Authorities in the northern Chinese province of Hebei have thrown a security cordon of armed police around an anti-corruption inspection team from Beijing after it was swamped by ordinary people with complaints against alleged government wrong-doing.
 
The team was one of 13 sent by the ruling Chinese Communist Party’s Central Commission for Discipline Inspection (CCDI) to probe official business across the country.
 
Inspectors are charged with looking for “possible misconduct,” including corruption, failure to implement the Party’s frugality directives and other policies as well as malpractice in official selection and promotion procedures, the CCDI said in a statement at the beginning of the month.
 
But the team was kept separate from hundreds of people who converged on government buildings with complaints in recent days, as the authorities drafted in large numbers of police, plainclothes state security police and private security guards, eyewitnesses said.
 
“There are uniformed police standing guard on both sides of the streets, as well as some plainclothes officers driving around in cars,” Hebei petitioner Bao Runpu told RFA on Tuesday.
 
“There are a lot [of people with complaints],” he added. “No sooner does one group leave than another arrives.”
 
But he said none of the petitioners was being allowed to meet with the investigation team directly.
 
“They can’t meet with them,” Bao said. “They have set up a hotline but it doesn’t matter how often you call it; you can’t get through.
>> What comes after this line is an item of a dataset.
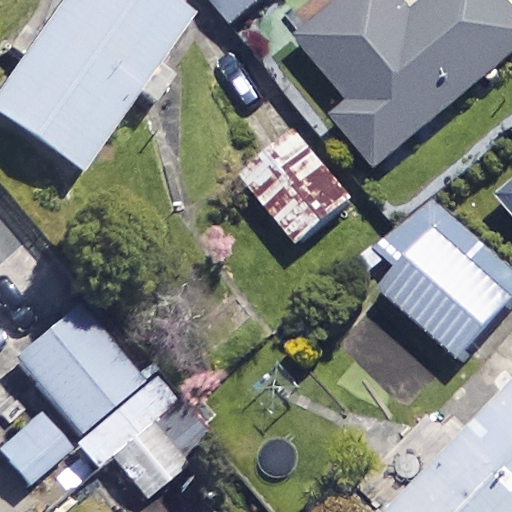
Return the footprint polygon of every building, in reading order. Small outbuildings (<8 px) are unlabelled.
[(192,29),(149,0),(73,0),(0,105),(0,122),(85,182),(192,29)] [(215,0),(240,31),(279,0),(215,0)] [(511,69),(511,8),(505,0),(448,0),(419,24),(398,0),(359,0),(307,43),(359,107),(340,122),(383,175),(511,69)] [(363,203),(303,136),(247,185),(307,253),(363,203)] [(511,175),(487,197),(511,225),(511,175)] [(511,316),(511,299),(443,239),(391,299),(468,366),(511,316)] [(178,412),(90,311),(21,371),(109,472),(178,412)] [(511,511),(511,401),(405,511),(511,511)] [(76,459),(41,418),(0,451),(0,464),(29,498),(76,459)] [(188,474),(157,435),(117,467),(148,506),(188,474)]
It’s permanently busy.”
 
He said he had been followed to provincial government headquarters by a detail of police from his hometown.
 
“The first day, they detained me and wouldn’t let me go,” Bao said.
 
Repeated calls to the anti-graft hotline resulted in a busy signal during office hours on Tuesday.
 
‘Totally surrounded’
 
A second petitioner, Zhang Cuilei, said the inspection team had been “totally surrounded” by police since arriving in the province.